What the task asks =
Return, word for word, the part of the passage on integrated vector control from "The likely impacts" up to and including "of this approach.".

Document passage =
########################################

The likely impacts of applying control methods simultaneously against multiple vectors are a cause of debate amongst vector ecologists. However, a deliberate integration programme has so far never been applied operationally or evaluated in a research context. Therefore, evaluation of programmes targeting multiple vectors and diseases should be a priority for future research in order to determine the effectiveness, cost-effectiveness, and feasibility of this approach.

Summary

Quantifying the opportunity for integration of vector control

Quantifying the potential for cross-disease integration of vector control requires assessment of the overlap between vector-borne diseases, both in terms of populations affected and in the potential for integration of control. Using contemporary high-resolution risk maps we estimated the populations at risk from pairs of major vector-borne diseases. Figure 2 compares these figures with vector control methods that are likely to be effective against both diseases. Malaria, leishmaniasis, lymphatic filariasis, and dengue are prime candidates for joint control due to their significant public health impact, broad global distribution (populations at risk per pair of these diseases range between 1 and 2 billion people), and susceptibility to proven vector control methods. Of the 3.9 billion people living in areas at risk from at least two of the seven vector-borne diseases considered here, 3.5 billion (90 %) inhabit regions where two or more of these diseases are likely to be susceptible to the same intervention.

########################################

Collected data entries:
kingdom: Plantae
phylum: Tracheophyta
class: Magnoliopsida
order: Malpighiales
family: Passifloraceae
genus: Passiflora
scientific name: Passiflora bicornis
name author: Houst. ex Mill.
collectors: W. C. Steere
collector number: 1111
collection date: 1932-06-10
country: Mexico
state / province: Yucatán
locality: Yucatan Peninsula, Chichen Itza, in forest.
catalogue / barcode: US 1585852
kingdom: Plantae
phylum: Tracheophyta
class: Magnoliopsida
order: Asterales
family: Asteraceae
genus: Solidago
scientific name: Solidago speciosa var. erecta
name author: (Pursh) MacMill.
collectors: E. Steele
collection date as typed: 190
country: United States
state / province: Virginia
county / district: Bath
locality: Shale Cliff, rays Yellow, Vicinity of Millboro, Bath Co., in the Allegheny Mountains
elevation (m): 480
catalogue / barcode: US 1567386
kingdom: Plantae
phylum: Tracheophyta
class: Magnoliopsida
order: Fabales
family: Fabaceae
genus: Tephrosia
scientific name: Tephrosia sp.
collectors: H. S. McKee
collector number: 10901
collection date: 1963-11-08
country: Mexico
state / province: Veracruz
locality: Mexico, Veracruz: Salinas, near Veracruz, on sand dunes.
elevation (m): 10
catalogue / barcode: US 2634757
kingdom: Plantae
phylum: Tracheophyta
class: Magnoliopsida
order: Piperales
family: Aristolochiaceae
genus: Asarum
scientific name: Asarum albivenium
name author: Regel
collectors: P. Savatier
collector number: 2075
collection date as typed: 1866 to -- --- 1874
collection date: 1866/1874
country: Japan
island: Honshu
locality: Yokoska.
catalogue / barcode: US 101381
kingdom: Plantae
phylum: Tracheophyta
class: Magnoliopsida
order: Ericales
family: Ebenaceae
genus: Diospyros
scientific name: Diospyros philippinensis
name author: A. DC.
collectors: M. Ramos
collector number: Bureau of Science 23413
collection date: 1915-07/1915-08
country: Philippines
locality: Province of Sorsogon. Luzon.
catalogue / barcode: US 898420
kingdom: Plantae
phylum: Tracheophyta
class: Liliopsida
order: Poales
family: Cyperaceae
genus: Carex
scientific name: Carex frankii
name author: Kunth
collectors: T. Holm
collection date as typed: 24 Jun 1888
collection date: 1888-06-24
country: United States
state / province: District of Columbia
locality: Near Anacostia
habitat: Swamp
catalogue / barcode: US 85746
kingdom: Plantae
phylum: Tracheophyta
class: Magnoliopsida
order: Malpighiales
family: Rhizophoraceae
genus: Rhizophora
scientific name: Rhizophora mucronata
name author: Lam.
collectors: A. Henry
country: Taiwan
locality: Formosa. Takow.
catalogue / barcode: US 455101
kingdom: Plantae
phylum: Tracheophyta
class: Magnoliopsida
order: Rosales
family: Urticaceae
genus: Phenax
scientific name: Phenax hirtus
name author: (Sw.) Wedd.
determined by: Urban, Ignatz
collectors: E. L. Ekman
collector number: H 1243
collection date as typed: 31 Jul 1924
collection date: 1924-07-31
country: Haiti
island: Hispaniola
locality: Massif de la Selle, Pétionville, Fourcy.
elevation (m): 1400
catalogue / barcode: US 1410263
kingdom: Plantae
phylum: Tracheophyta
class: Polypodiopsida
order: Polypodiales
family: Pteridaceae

########################################

Result =
The likely impacts of applying control methods simultaneously against multiple vectors are a cause of debate amongst vector ecologists. However, a deliberate integration programme has so far never been applied operationally or evaluated in a research context. Therefore, evaluation of programmes targeting multiple vectors and diseases should be a priority for future research in order to determine the effectiveness, cost-effectiveness, and feasibility of this approach.